● **Exercise requirements**
Below are lines of data. Give the number of them that contain the string "Stomach", and nothing else.

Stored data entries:
★ ★ ★ ★

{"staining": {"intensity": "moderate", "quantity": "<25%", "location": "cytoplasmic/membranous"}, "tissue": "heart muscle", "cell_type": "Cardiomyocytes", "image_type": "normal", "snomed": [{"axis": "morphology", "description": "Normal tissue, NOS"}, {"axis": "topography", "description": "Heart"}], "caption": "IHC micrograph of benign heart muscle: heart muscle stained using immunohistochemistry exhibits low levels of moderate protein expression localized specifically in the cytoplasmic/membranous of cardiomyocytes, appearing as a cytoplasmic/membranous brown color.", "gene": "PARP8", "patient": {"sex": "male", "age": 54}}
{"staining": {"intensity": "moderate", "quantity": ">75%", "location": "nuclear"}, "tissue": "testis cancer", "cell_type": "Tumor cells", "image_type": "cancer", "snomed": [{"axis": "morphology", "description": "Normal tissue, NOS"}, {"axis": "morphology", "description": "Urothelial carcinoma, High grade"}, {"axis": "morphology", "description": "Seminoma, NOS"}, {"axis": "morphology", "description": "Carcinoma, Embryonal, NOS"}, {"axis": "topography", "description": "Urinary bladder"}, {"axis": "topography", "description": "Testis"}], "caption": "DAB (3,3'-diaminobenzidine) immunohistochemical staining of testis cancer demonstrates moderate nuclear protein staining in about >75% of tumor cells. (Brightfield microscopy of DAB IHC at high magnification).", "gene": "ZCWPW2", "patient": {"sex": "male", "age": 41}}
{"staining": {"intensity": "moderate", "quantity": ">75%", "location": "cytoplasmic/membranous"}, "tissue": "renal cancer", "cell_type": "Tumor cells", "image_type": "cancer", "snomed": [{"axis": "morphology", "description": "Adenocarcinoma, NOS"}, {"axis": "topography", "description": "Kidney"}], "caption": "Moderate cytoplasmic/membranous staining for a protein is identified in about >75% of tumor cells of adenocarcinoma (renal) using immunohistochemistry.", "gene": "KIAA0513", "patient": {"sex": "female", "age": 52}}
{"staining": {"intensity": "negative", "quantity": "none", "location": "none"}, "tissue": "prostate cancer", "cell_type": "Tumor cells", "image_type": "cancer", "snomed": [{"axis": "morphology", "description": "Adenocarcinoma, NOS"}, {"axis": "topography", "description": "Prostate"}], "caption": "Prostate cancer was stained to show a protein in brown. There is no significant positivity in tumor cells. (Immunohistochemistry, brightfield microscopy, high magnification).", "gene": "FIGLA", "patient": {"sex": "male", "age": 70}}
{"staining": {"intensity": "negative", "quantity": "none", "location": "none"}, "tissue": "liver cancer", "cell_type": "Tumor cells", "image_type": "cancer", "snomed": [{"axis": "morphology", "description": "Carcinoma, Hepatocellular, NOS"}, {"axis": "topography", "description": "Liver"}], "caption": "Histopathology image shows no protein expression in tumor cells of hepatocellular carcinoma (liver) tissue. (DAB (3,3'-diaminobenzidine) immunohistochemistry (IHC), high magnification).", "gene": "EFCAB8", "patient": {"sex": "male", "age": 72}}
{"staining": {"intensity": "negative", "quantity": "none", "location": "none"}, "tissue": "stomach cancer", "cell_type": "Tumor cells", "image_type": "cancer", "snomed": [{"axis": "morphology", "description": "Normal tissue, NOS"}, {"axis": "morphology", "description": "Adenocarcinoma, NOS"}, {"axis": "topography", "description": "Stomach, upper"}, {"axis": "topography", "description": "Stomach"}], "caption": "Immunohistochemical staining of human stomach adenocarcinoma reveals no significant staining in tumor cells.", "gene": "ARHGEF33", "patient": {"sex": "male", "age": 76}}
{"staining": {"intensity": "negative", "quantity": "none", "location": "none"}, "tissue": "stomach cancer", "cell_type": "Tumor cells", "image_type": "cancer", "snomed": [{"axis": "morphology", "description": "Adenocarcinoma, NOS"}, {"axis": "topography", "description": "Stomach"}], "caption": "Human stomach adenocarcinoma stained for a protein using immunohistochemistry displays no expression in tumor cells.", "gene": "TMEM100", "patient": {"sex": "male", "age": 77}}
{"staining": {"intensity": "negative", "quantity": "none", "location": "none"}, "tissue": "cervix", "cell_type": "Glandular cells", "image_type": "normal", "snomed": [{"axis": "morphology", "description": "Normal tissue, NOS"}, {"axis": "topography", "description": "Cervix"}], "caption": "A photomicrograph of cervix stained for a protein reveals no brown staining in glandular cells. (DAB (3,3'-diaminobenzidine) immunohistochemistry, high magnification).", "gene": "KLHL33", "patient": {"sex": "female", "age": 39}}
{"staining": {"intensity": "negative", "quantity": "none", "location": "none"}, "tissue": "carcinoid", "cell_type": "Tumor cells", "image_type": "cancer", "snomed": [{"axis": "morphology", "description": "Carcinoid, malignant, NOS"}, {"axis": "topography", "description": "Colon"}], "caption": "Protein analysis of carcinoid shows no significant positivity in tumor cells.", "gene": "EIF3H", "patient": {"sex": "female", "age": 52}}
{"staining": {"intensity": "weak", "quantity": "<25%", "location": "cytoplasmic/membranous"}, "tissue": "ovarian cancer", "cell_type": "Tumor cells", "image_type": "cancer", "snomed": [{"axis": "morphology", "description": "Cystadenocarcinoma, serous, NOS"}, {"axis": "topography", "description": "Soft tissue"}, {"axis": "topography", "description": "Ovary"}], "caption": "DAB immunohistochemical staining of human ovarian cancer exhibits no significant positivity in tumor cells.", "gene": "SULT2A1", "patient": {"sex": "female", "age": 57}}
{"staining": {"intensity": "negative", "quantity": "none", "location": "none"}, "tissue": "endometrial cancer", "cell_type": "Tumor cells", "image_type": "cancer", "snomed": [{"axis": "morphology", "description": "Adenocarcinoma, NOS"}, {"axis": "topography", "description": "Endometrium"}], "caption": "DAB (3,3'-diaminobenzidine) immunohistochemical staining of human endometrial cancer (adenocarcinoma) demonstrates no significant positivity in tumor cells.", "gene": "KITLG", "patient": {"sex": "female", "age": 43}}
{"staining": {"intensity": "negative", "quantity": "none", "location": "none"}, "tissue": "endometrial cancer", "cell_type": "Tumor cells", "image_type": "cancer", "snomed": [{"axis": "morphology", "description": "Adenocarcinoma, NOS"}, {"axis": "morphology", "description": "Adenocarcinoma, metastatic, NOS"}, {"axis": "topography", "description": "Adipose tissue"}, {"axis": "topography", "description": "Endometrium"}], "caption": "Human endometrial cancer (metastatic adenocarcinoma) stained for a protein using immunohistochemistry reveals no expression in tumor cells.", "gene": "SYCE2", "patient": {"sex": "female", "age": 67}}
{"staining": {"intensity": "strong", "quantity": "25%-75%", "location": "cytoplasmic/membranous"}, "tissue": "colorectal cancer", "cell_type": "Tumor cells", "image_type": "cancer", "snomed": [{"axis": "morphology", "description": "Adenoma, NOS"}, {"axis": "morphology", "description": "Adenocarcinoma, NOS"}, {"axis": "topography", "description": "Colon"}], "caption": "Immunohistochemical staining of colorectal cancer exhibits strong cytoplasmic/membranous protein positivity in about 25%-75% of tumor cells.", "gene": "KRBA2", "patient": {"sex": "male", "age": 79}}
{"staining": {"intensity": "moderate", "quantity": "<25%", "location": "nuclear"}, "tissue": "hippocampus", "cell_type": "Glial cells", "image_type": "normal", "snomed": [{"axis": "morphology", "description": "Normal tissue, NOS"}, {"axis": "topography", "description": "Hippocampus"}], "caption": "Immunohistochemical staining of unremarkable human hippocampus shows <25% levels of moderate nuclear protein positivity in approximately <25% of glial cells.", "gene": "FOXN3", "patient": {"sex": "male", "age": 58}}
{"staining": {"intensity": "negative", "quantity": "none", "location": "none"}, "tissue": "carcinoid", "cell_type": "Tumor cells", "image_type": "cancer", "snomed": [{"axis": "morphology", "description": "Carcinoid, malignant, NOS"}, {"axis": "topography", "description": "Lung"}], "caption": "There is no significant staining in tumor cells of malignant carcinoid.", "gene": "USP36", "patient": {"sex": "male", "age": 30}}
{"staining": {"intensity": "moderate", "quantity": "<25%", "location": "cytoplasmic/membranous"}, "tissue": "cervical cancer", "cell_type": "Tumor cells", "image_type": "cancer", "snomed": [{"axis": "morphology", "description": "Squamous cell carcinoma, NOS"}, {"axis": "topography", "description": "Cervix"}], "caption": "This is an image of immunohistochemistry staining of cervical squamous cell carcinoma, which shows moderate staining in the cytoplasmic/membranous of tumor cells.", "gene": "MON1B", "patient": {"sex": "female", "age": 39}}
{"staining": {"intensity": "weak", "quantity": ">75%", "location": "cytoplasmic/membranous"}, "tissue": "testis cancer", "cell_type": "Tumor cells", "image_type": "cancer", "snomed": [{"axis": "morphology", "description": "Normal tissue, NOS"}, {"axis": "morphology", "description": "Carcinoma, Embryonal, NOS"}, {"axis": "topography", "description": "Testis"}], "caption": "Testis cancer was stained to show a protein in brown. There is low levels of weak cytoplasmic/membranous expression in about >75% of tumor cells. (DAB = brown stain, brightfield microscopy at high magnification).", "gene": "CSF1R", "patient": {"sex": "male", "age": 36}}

★ ★ ★ ★

● **Exercise result**
2